Trees are among the most important and fundamental (data) structures in many areas of computer science and related fields. This project attempts to do a comprehensive study of optimization problems which search for tree outputs, with specific constraints on critical parameters. The classical Minimum Spanning Tree (MST) problem is an example of a problem in which the output required is a tree. Simple greedy algorithms that yield optimal solutions exist for the Minimum Spanning Tree problem. Unlike the minimum spanning tree problem, exact solutions for most problems that are addressed are considered intractable (in technical jargon, NP-hard). A goal in this project is to design near-optimal solutions for these problems. Another important aspect of the project is education. Training and fostering undergraduate students as well as high school students is a major emphasis of the proposed project. Guiding and mentoring these students will enrich them individually and also permit them to make a greater impact through their academic and professional endeavors.

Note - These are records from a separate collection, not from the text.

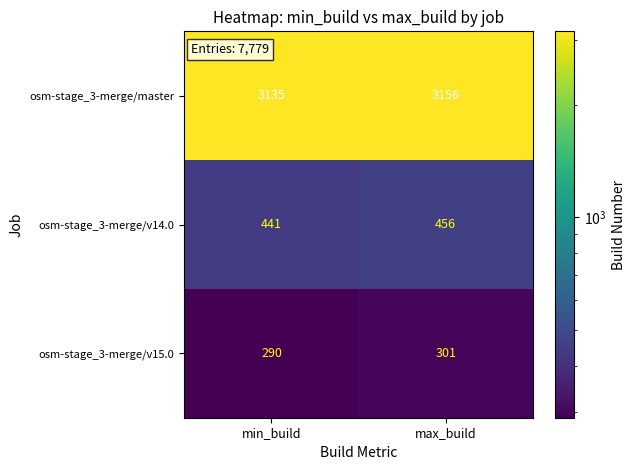

At which category is the sum across all series the highest?

max_build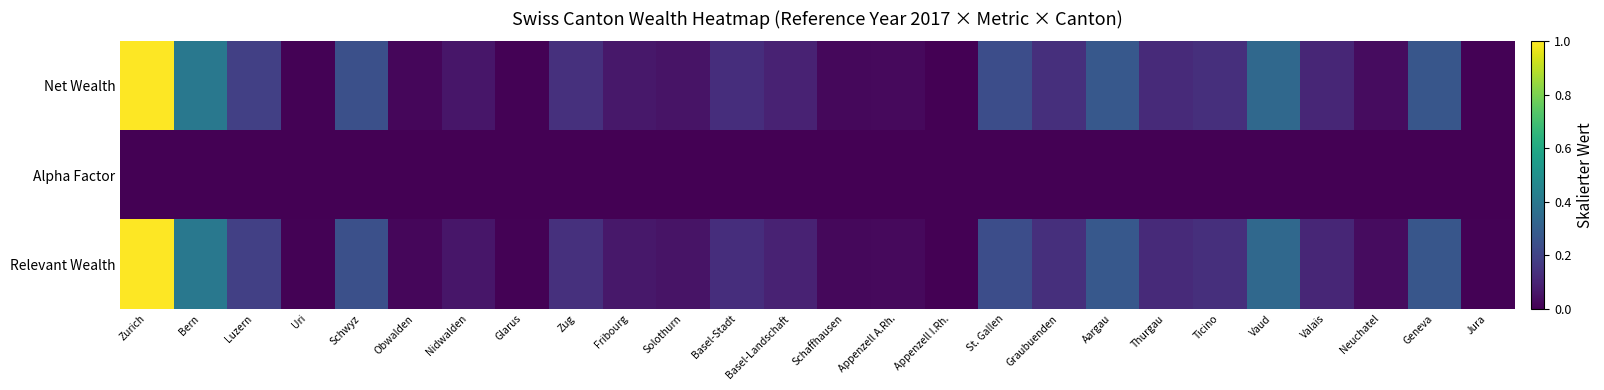

At how many categories does at least one series exceed 0?

25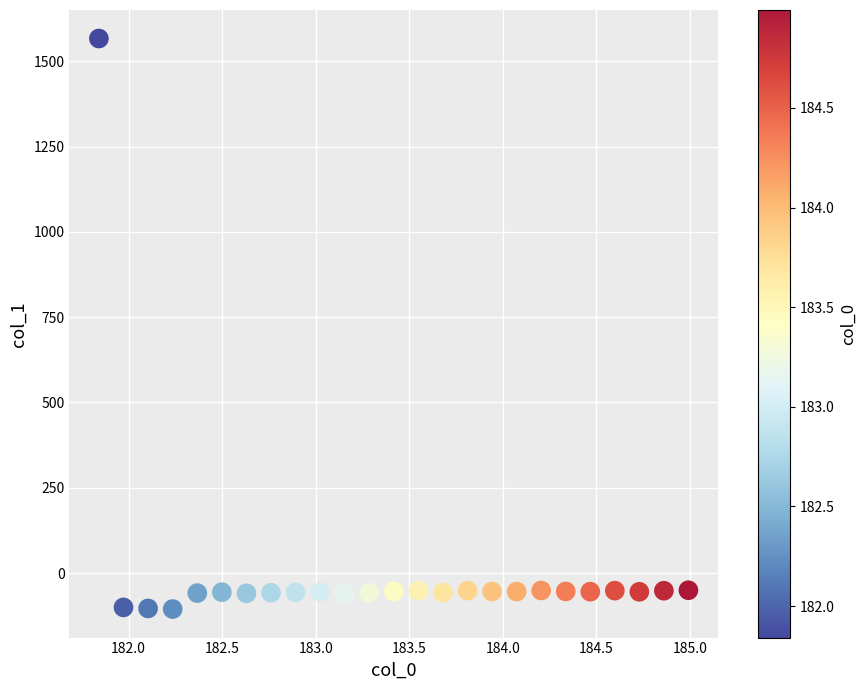

What is the range of X values (max minus min)?

3.1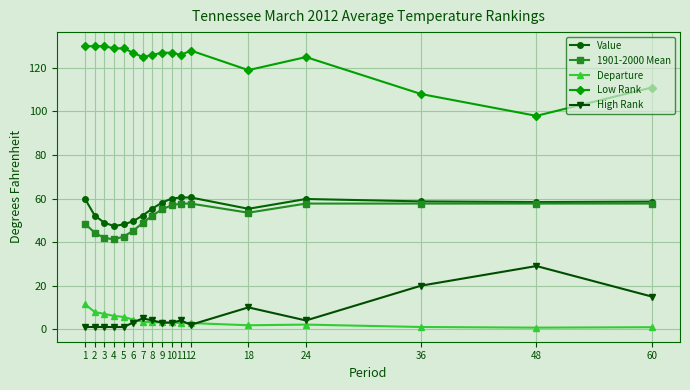

What is the maximum value for Departure?

11.4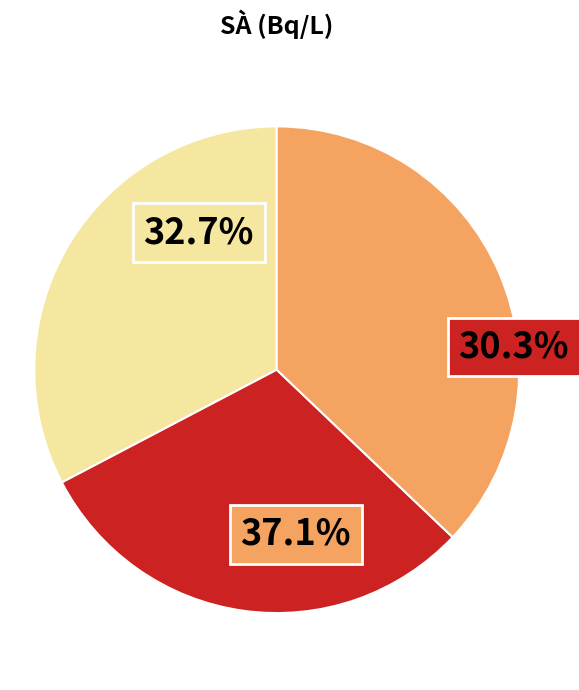

The 02:10 slice represents 1% of the pie. True or false?

False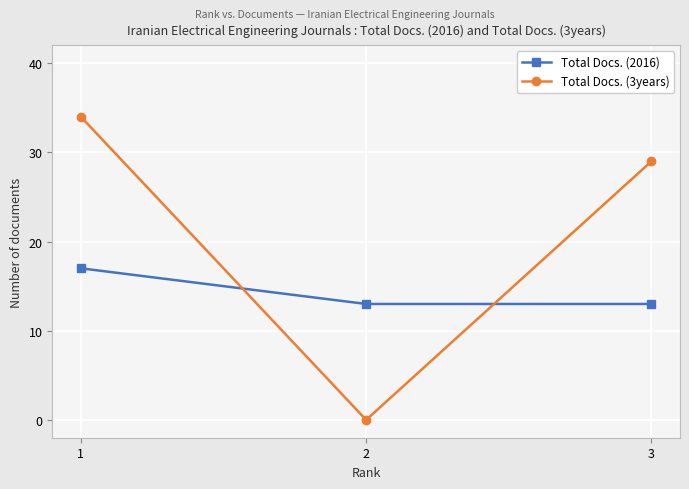

Rank the series by their maximum value, from lowest to highest.

Total Docs. (2016), Total Docs. (3years)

The project is focused on problems whose outputs are trees with constraints on key parameters such as degree and diameter. Typical problems considered in this project take graphs as inputs and the objective is to find trees/forests with low maximum degree and low cost or with low diameter and low cost. The problems become harder when the input graphs are directed or when more general versions of the problems are considered. Examples of such problems are the k-MST, the directed steiner tree, and the k-steiner forest problems. These problems are NP-hard and the goal of this project is to design approximation algorithms for these problems and to prove hardness results. This project will also provide tremendous research opportunities for undergraduate students as well as high school students. Early exposure to research will inspire undergraduate students to pursue academic interests and this will help strengthen the domestic PhD pipeline in computer science.
This award reflects NSF's statutory mission and has been deemed worthy of support through evaluation using the Foundation's intellectual merit and broader impacts review criteria.